Host-induced climate change: Carbon dioxide tolerance as a Cryptococcus neoformans virulence trait

Summary

When fungi like Cryptococcus neoformans infect humans, they face dramatically higher levels of carbon dioxide in the body compared to the environment. This research shows that the ability to tolerate this higher CO2 is a key virulence factor that helps the fungus cause disease. Scientists discovered that clinical isolates from infected patients are generally better at tolerating CO2 than environmental strains, and this tolerance correlates with how severe infections become.

Background

Environmental fungi like Cryptococcus neoformans must overcome multiple physiological barriers to cause disease in mammals, including elevated body temperature and dramatically different CO2 concentrations. While temperature tolerance is well-established as a virulence trait, recent studies indicate other factors contribute to pathogenic variation. The mammalian host environment contains approximately 100-fold higher CO2 concentrations (~5%) compared to ambient air (0.04%), representing a significant potential stress.

Objective

To investigate whether CO2 tolerance represents a significant virulence trait in C. neoformans and to elucidate the physiological and genetic mechanisms underlying adaptation to host CO2 concentrations.
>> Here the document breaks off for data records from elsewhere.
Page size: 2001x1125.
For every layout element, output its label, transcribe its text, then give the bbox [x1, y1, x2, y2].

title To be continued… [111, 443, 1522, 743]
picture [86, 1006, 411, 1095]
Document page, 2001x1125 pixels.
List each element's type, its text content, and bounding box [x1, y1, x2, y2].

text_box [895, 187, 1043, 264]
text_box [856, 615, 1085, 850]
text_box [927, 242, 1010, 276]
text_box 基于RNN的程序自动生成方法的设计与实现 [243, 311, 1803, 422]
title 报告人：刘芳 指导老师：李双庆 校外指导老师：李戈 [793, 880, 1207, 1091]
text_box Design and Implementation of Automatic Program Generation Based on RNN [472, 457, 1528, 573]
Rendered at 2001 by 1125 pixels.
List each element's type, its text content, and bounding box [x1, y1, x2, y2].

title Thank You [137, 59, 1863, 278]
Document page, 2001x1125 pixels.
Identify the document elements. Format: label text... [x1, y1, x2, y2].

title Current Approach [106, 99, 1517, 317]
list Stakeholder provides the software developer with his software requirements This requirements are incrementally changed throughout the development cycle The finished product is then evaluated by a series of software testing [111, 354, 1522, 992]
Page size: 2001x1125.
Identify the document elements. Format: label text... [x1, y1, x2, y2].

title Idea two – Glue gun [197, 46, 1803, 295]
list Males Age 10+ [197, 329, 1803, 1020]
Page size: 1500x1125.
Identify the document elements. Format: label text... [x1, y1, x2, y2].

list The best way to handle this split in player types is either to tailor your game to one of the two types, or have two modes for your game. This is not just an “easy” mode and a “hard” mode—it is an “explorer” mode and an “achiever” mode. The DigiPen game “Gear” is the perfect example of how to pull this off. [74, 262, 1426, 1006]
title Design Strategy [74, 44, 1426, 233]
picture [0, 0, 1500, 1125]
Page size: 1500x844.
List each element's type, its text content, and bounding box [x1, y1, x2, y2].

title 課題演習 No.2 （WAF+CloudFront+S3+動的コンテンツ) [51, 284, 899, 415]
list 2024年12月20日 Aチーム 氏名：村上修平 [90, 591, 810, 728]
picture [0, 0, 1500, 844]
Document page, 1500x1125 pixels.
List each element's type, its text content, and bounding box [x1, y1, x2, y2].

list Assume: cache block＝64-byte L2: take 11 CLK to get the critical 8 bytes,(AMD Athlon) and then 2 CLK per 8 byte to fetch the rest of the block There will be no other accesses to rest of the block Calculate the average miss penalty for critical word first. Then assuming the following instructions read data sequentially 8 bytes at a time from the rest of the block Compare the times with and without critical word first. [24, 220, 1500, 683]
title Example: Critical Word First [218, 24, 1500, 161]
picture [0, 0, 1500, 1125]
The study aimed to determine the relationship between CO2 tolerance and virulence across different C. neoformans clades.

Results

Clinical isolates demonstrated greater CO2 tolerance than environmental strains, with CO2-intolerant strains showing reduced virulence. CO2 stress induces remodeling of phospholipid asymmetry and affects membrane homeostasis. Three pathways (TOR, RAM, and calcineurin) positively regulate CO2 tolerance while three others (CWI, Rim101, and PKA) negatively regulate it. CO2-tolerant and -intolerant strains were found distributed across all C. neoformans clades, suggesting multiple independent origins of this trait.

Conclusion

CO2 tolerance is a quantitative virulence trait in C. neoformans with multiple genetic loci contributing to differential phenotypes. Host CO2 exerts strong selective pressure during infection in both mice and humans. The finding that CO2-intolerant strains evolve CO2 tolerance during infection and that loss-of-function mutations in AVC1 appear in relapsed cryptococcosis cases supports CO2 tolerance as a clinically relevant virulence factor.